Considerações finais

Estudar em Tübingen é uma experiência extraordinária e que traz muitas lições para além da sala de aula. As universidades alemãs, de maneira geral, costumam ficar muito à frente das brasileiras nos rankings internacionais, estando posicionadas entre as melhores do mundo. Acredito que essa diferença não ocorra por questões estritamente pedagógicas, mas pela infraestrutura oferecida e pela sociedade na qual o estudante está inserido. Temos professores muito bons e alunos dedicados no Brasil. No entanto, há diversos problemas que estão além do controle da comunidade acadêmica e que prejudicam o avanço das universidades brasileiras. São questões, principalmente, de ordem política, que envolvem a valorização da educação pública desde o nível mais básico até o superior e a construção de uma sociedade mais justa.

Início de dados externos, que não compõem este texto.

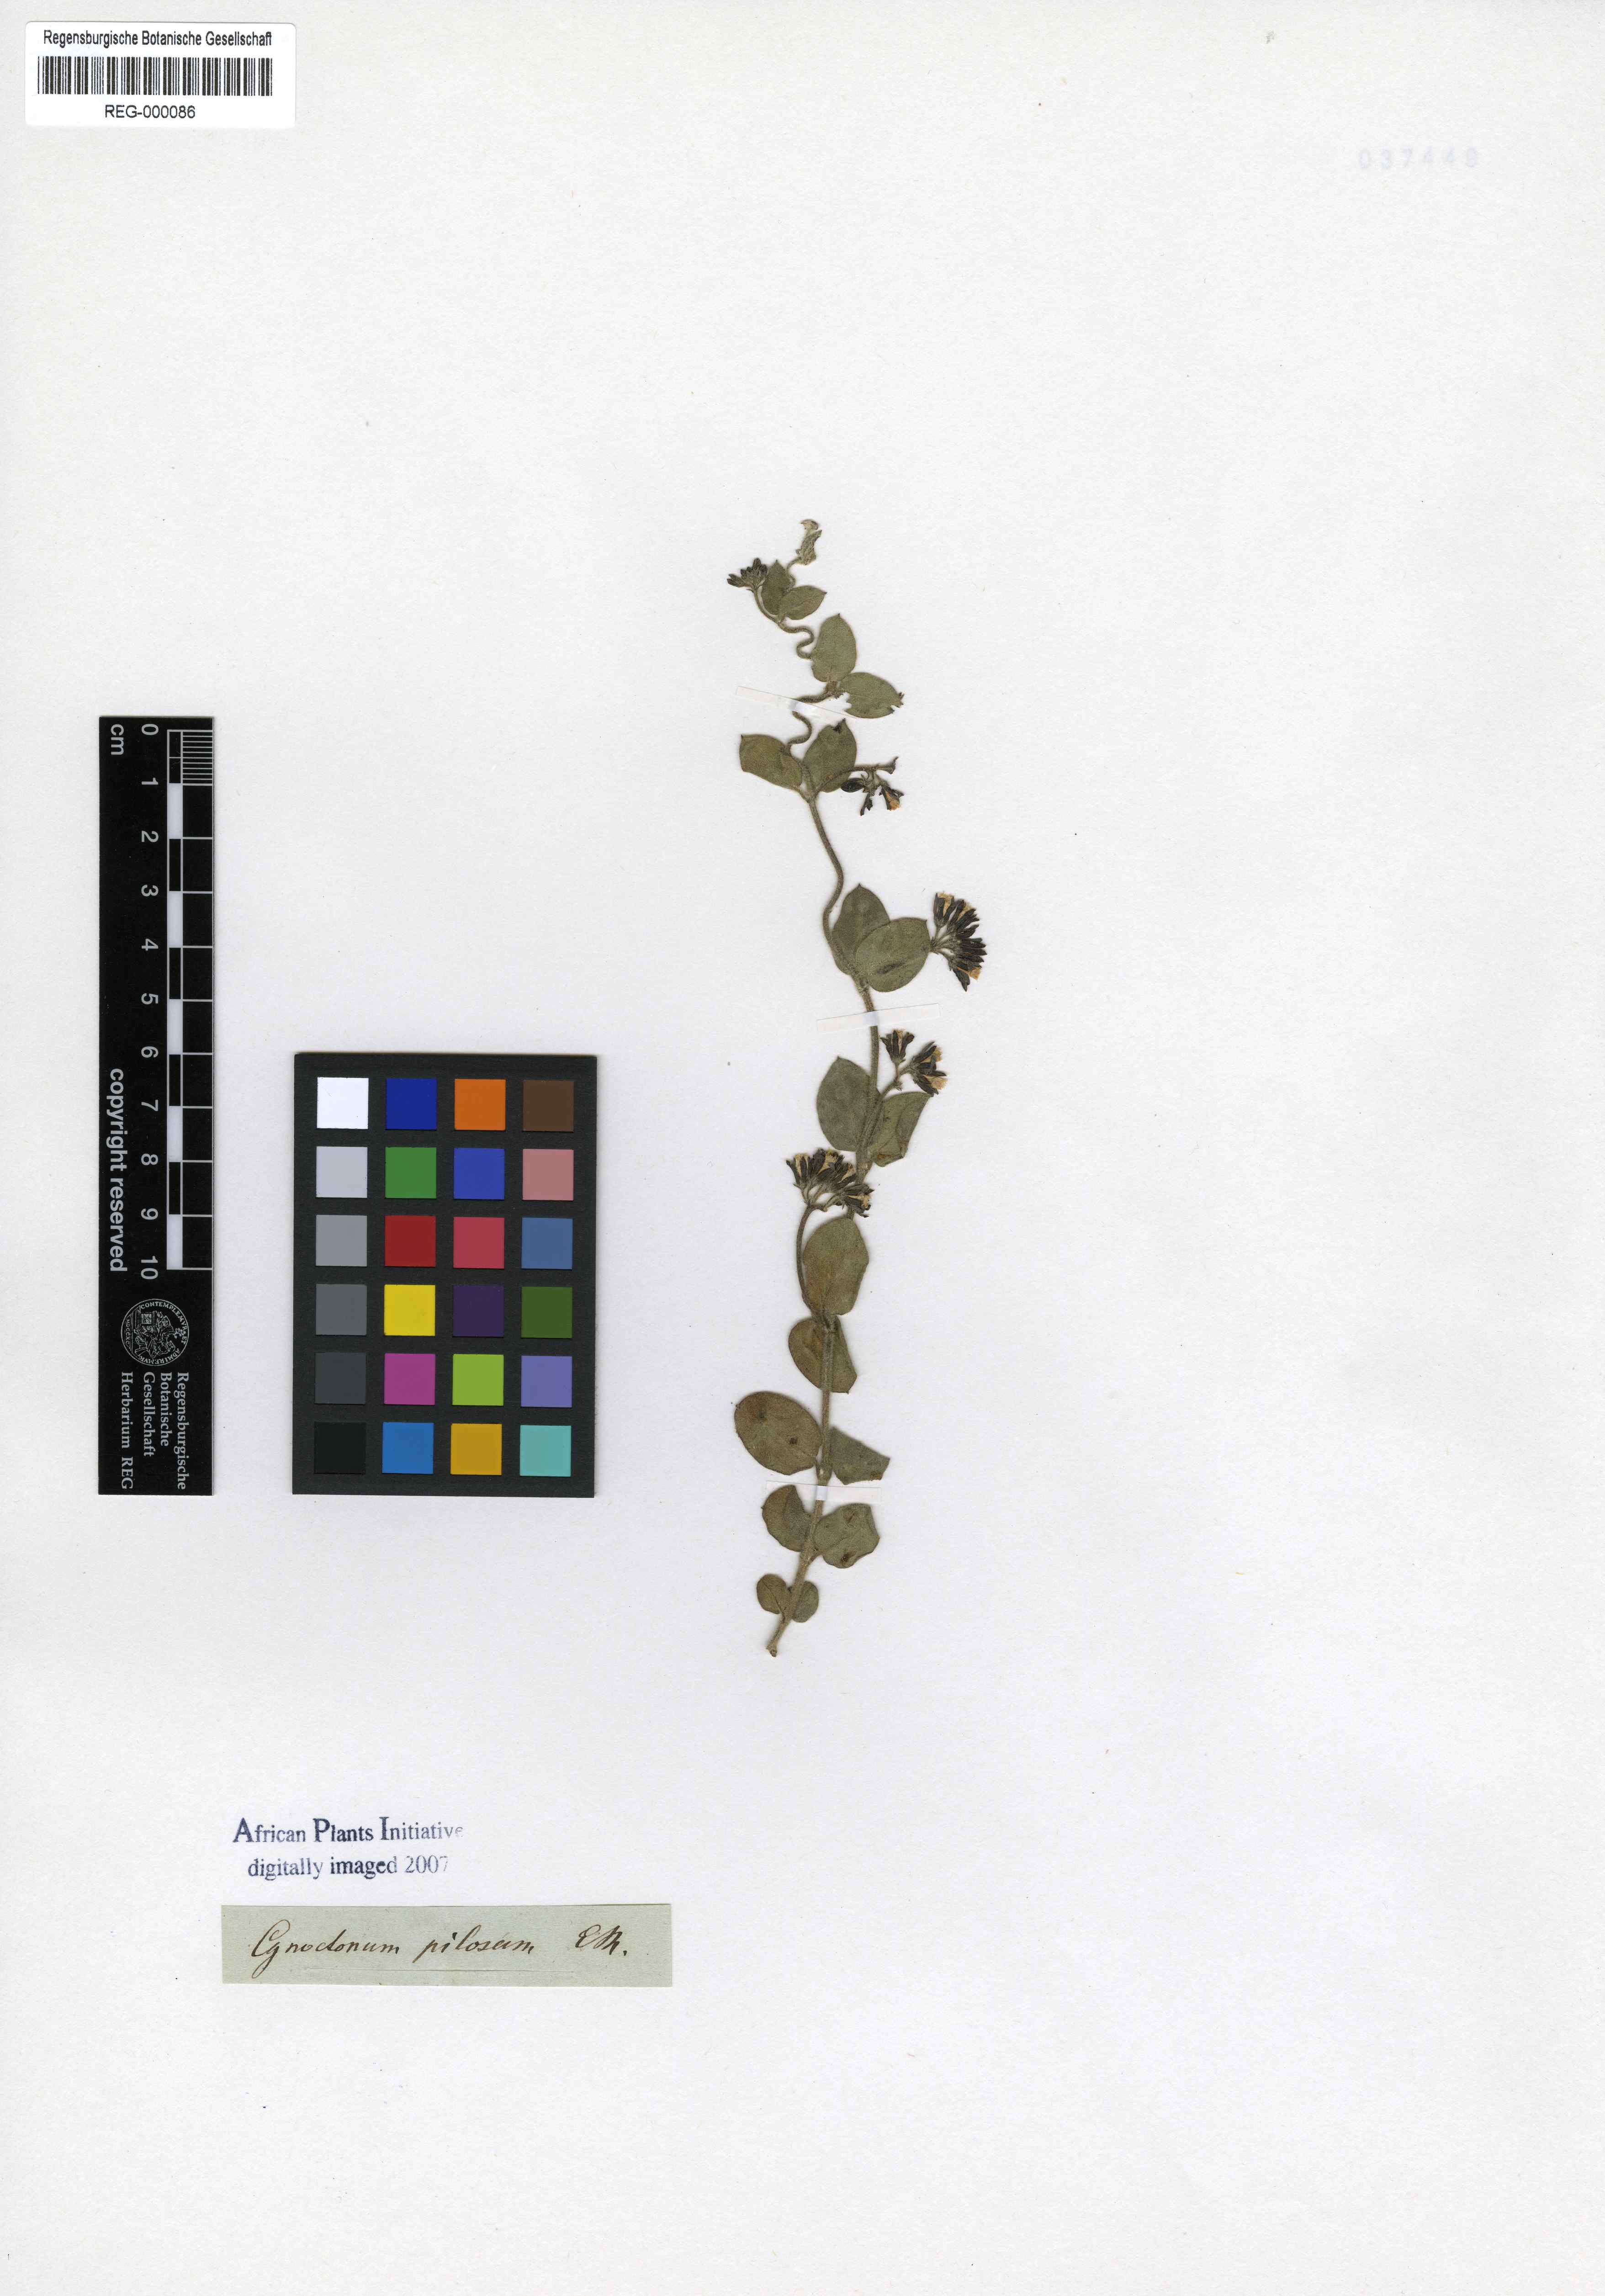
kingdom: Plantae
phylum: Tracheophyta
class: Magnoliopsida
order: Gentianales
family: Apocynaceae
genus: Cynanchum
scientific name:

Favorece muito o estudo em nível superior, quando o aluno recebe uma excelente formação básica na escola, quando chega à universidade sabendo bem ao menos uma língua estrangeira, quando tem à sua disposição as melhores instalações destinadas ao estudo, alimentação, lazer e higiene, quando tem acesso a laboratórios muito bem equipados, quando não precisa perder horas no trânsito, quando pode ir e voltar da universidade sem medo de assalto, quando pode ir à universidade levando seu notebook sem medo de ser roubado, quando tem bibliotecas com grandes acervos à sua disposição nos finais de semana… E são exatamente essas condições que a sociedade alemã oferece a seus estudantes e que precisamos estabelecer no Brasil para que, um dia, possamos alcançar um nível de excelência semelhante ao dos melhores sistemas educacionais do mundo.